>>
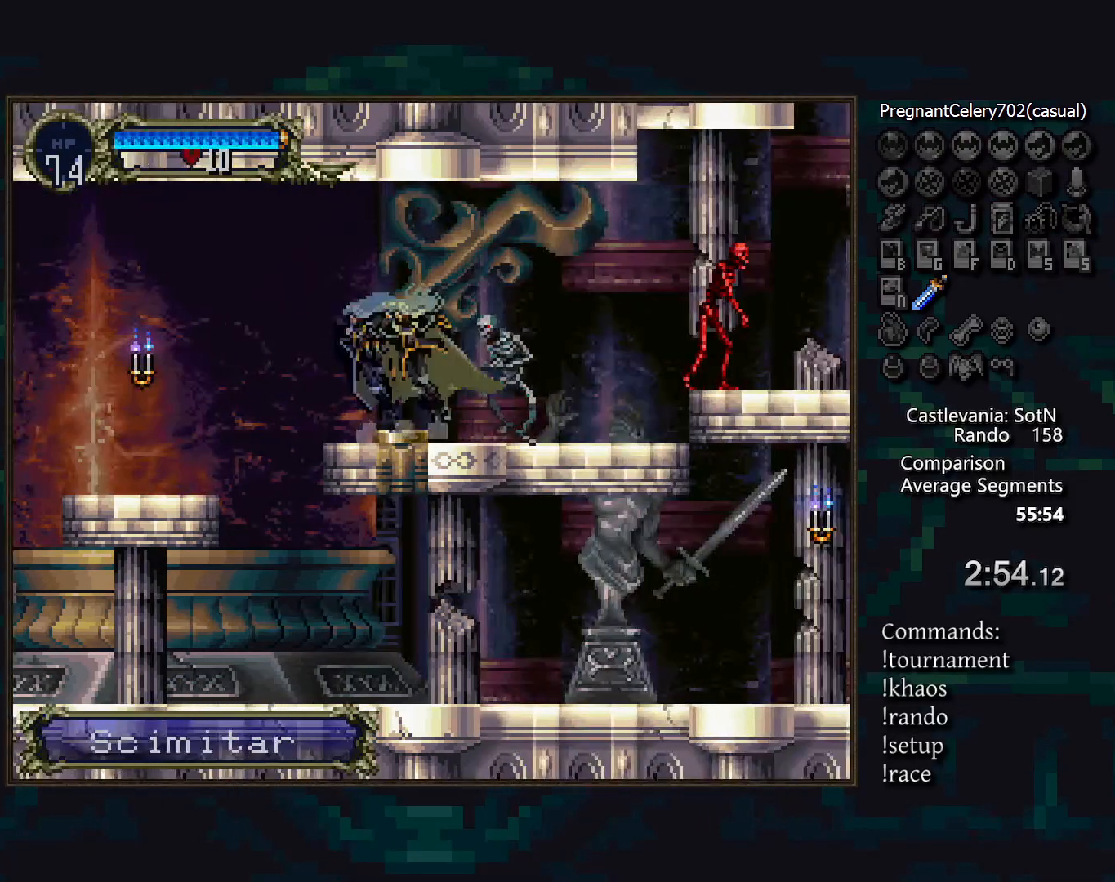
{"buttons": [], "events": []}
<<
>>
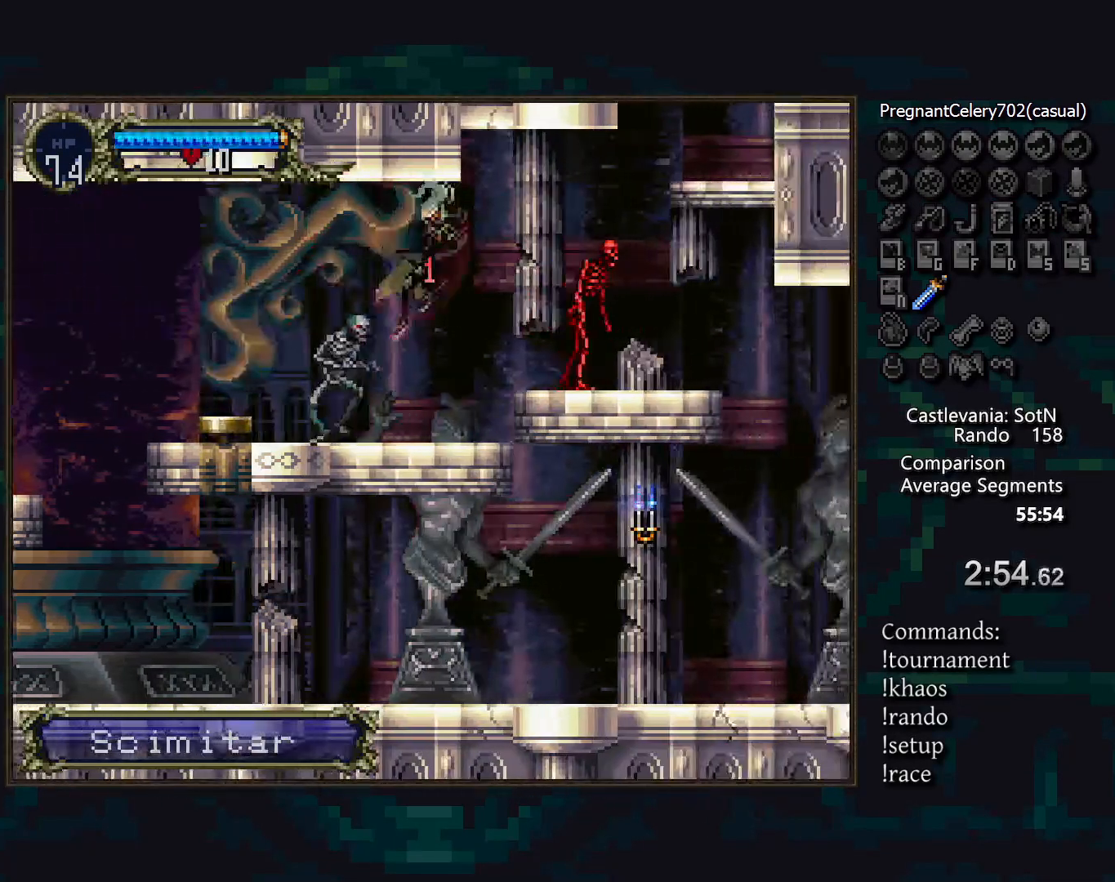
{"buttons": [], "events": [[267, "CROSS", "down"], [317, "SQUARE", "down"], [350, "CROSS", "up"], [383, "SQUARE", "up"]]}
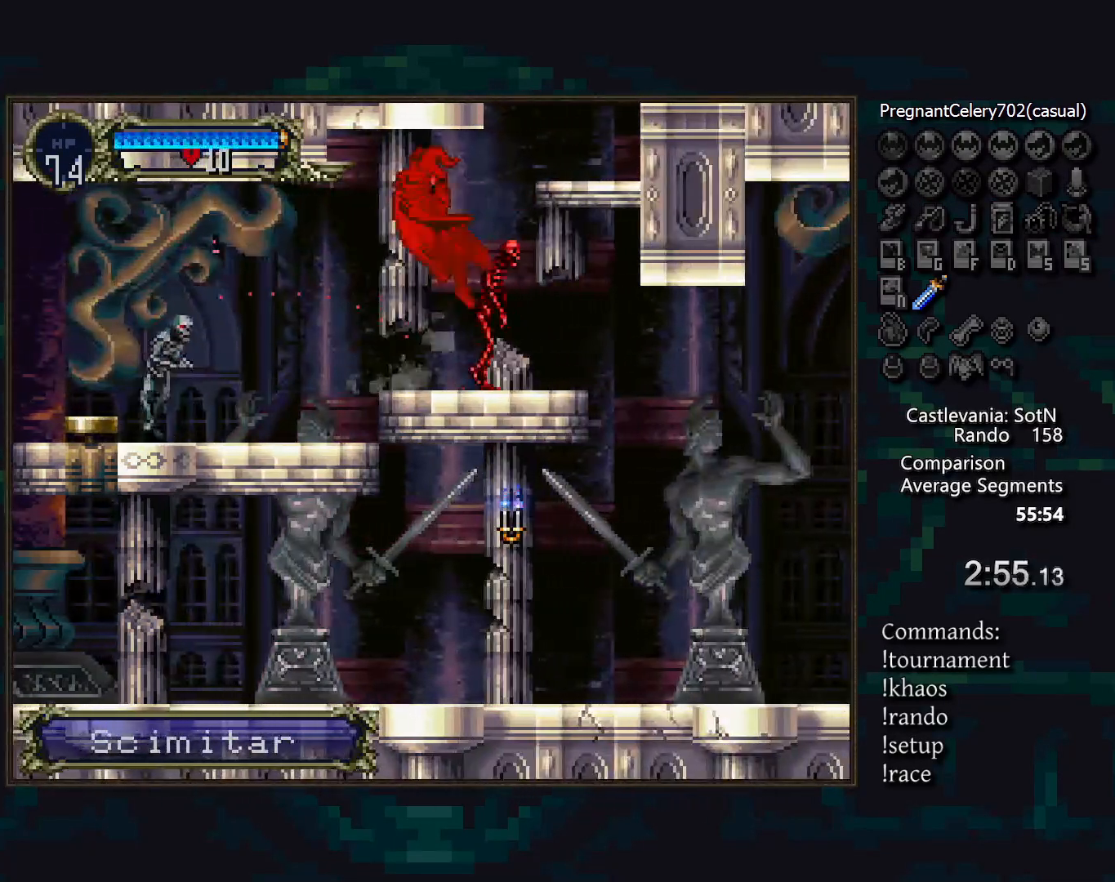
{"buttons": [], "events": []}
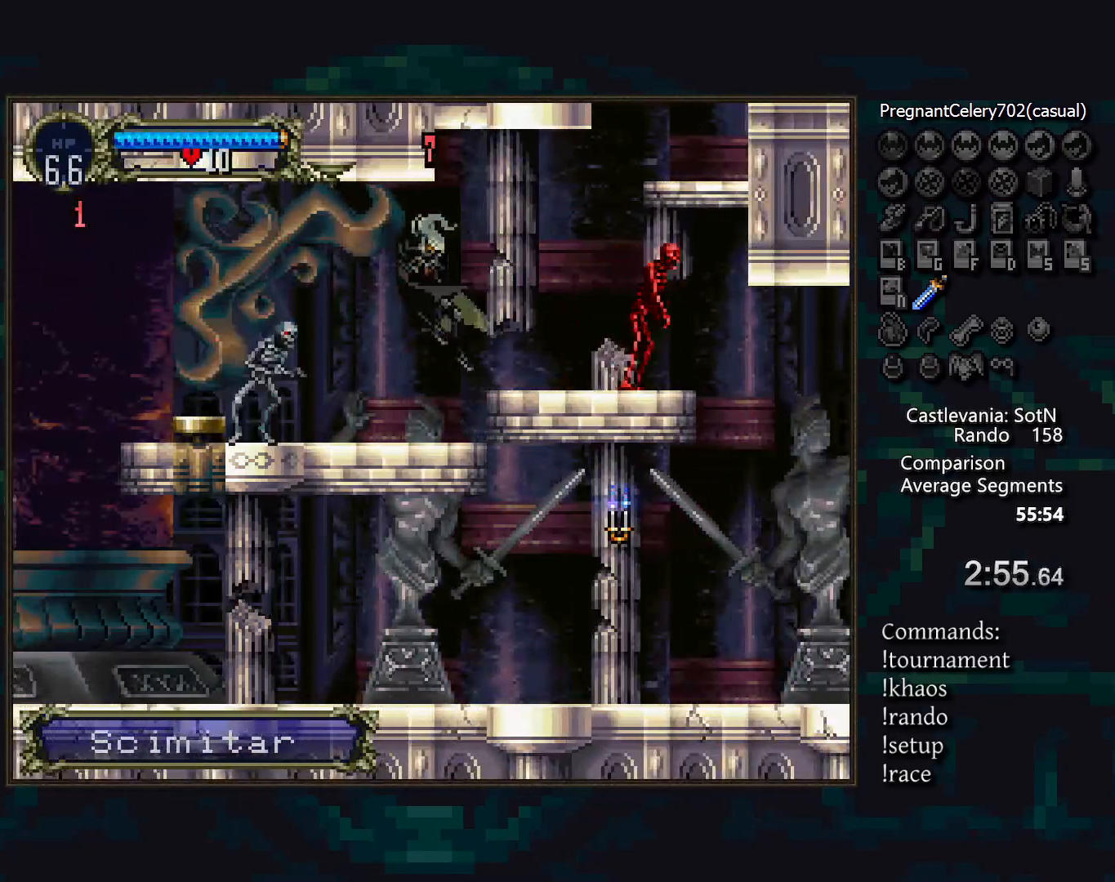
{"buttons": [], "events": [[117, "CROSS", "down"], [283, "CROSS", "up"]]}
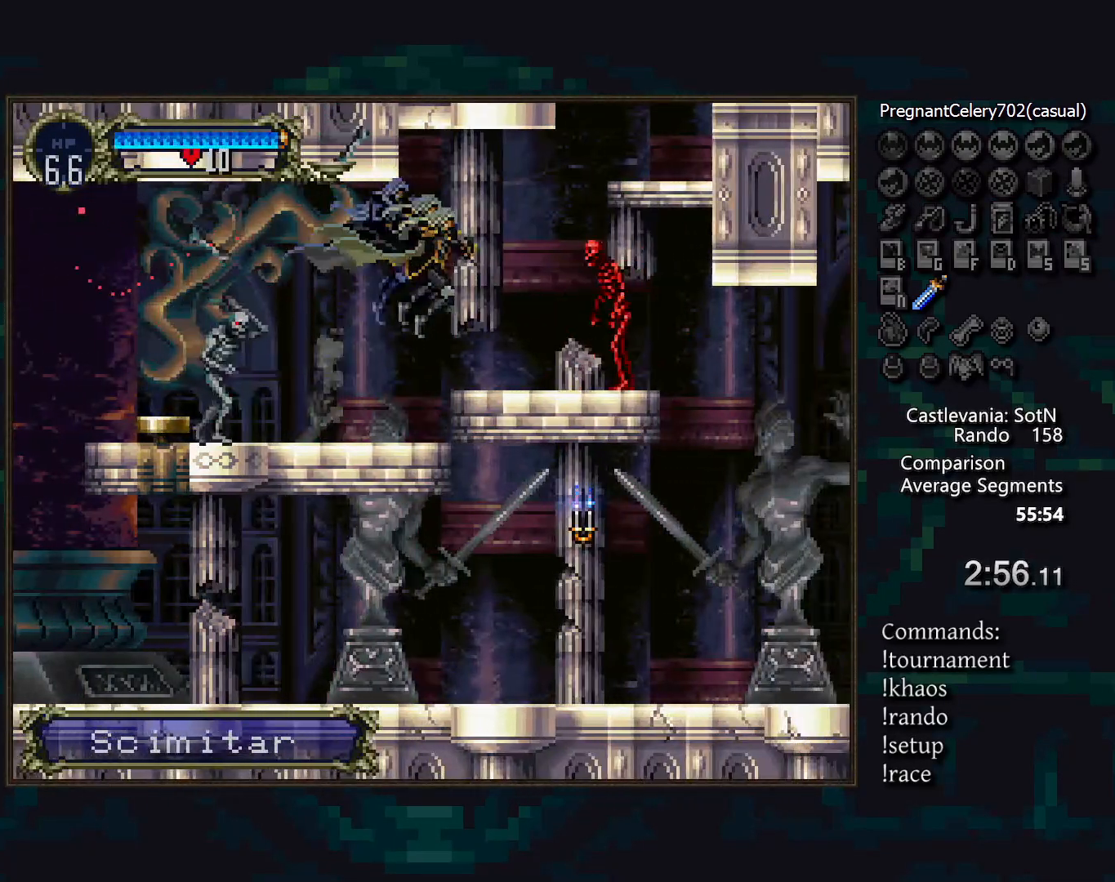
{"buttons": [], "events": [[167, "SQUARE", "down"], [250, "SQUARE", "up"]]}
<<
Assignment
Report each line in the preceding entries that holds the string "down".

Response to this task
{"buttons": [], "events": [[267, "CROSS", "down"], [317, "SQUARE", "down"], [350, "CROSS", "up"], [383, "SQUARE", "up"]]}
{"buttons": [], "events": [[117, "CROSS", "down"], [283, "CROSS", "up"]]}
{"buttons": [], "events": [[167, "SQUARE", "down"], [250, "SQUARE", "up"]]}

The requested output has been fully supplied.